In fact it's not clear that anyone can use a standardized, open API for decryption modules and meet content providers' security demands. While some of them were historically willing to use Flash which did use standard browser APIs, they've taken this as an opportunity to demand more.
It looks like the idea is to implement a system where encrypted content is passed to the browser. The key is then sent through the browser to the CDM, the CDM can take the content and hand back decrypted frames.
It's entirely possible for content vendors to support multiple CDMs for different browser or OS combinations. The advantage of this is that the CDM is a smaller dependency than something like silverlight, so you can have a standard HTML5 video player interface across platforms and just swap out CDMs.
The only way it will work is if the restrictions module handles everything from decryption, decoding, to rendering. Probably even using a hardware DRM scheme and preventing any interaction of the video data with the JavaScript or any other website elements.
So the CDM isn't necessarily seperate from the browser itself - that's left totally as an implementation decision, and at least one widespread implementation (IE11) is integrating the CDM tightly into the browser. Also, even if the CDM is seperate it can render frames directly to the screen without passing through the browser. In particular, note that:
"Where media rendering is not performed by the UA, for example in the case of a hardware protected media pipeline, then the full set of HTML rendering capabilities, for example CSS Transforms, may not be available. One likely restriction is that video media may be constrained to appear only in rectangular regions with sides parallel to the edges of the window and with normal orientation."
So basically, just like with existing plugins, encrypted content is an opaque rectangle plonked on top of the web page that's not part of the browser's normal rendering pathway.
This scheme basically just creates a special class of plugins; these plugins clearly won't be OS-agnostic, because they can't -- that's the whole point of the exercise: to restrict playback to devices that are fully authorised/controlled from top to bottom, with the browser piping streams from the web to trusted plugins running on trusted OSes using trusted hardware (TPM etc).

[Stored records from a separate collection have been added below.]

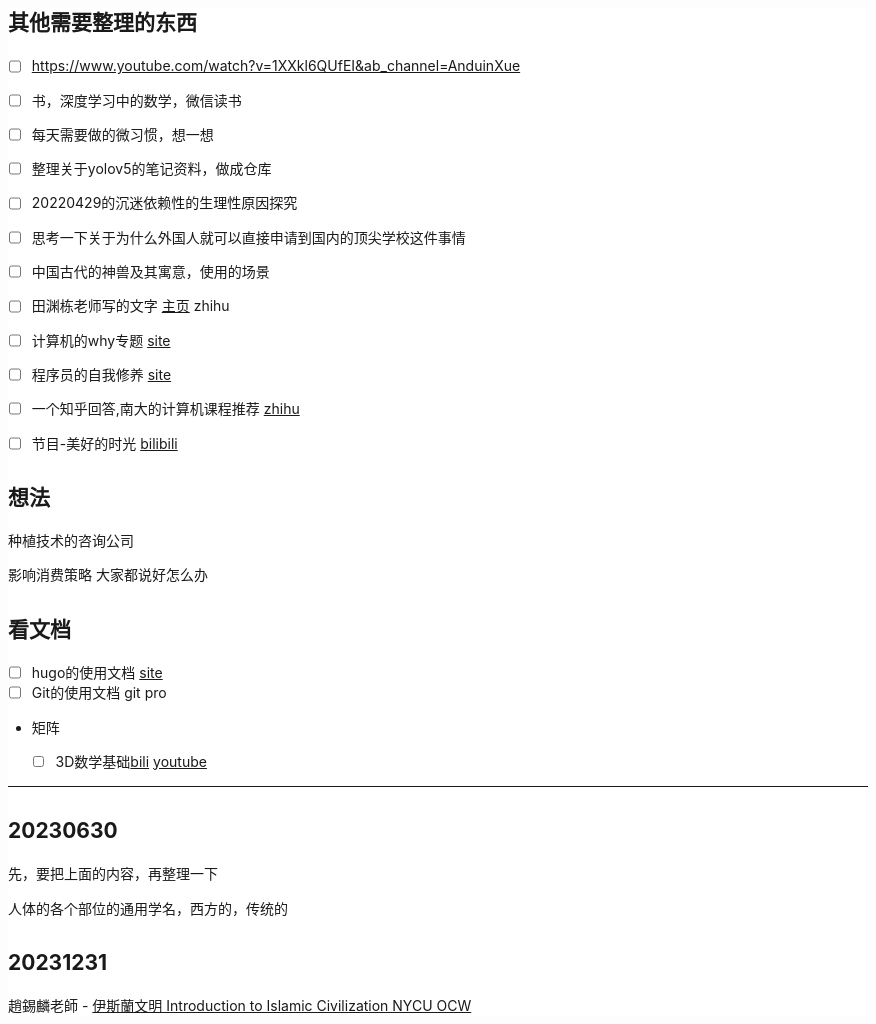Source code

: ## 其他需要整理的东西

+ [ ] <https://www.youtube.com/watch?v=1XXkl6QUfEI&ab_channel=AnduinXue>
+ [ ] 书，深度学习中的数学，微信读书
+ [ ] 每天需要做的微习惯，想一想
+ [ ] 整理关于yolov5的笔记资料，做成仓库
+ [ ] 20220429的沉迷依赖性的生理性原因探究
+ [ ] 思考一下关于为什么外国人就可以直接申请到国内的顶尖学校这件事情

+ [ ] 中国古代的神兽及其寓意，使用的场景
+ [ ] 田渊栋老师写的文字 [主页](http://yuandong-tian.com/) zhihu

+ [ ] 计算机的why专题 [site](https://draveness.me/whys-the-design/)
+ [ ] 程序员的自我修养 [site](https://www.kancloud.cn/kancloud/a-programmer-prepares)
+ [ ] 一个知乎回答,南大的计算机课程推荐 [zhihu](https://www.zhihu.com/question/356467344)
+ [ ] 节目-美好的时光 [bilibili](https://www.bilibili.com/video/BV1tD4y1X76Q)

## 想法

种植技术的咨询公司

影响消费策略 大家都说好怎么办

## 看文档

+ [ ] hugo的使用文档 [site](https://gohugo.io/documentation/)
+ [ ] Git的使用文档 git pro

+ 矩阵

  + [ ] 3D数学基础[bili](https://www.bilibili.com/video/BV11x411U7dZ) [youtube](https://www.youtube.com/@goldliongd9408/videos)



----

## 20230630

先，要把上面的内容，再整理一下

人体的各个部位的通用学名，西方的，传统的

## 20231231

趙錫麟老師 - [伊斯蘭文明 Introduction to Islamic Civilization NYCU OCW](https://www.youtube.com/playlist?list=PLj6E8qlqmkFvO-haPfrmak_XjjQI3avwF)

If I want to watch netflix or play GTA5 on my haiku box I'm SOL as it is unless there is a business case to be made for doing the port.
This actually makes things easier. For example netflix currently uses silverlight for their streaming, this means that in order to watch netflix you need something that supports the entire silverlight stack.
With this proposal all you need is modern browser and a compatible CDM which is a much smaller chunk of code.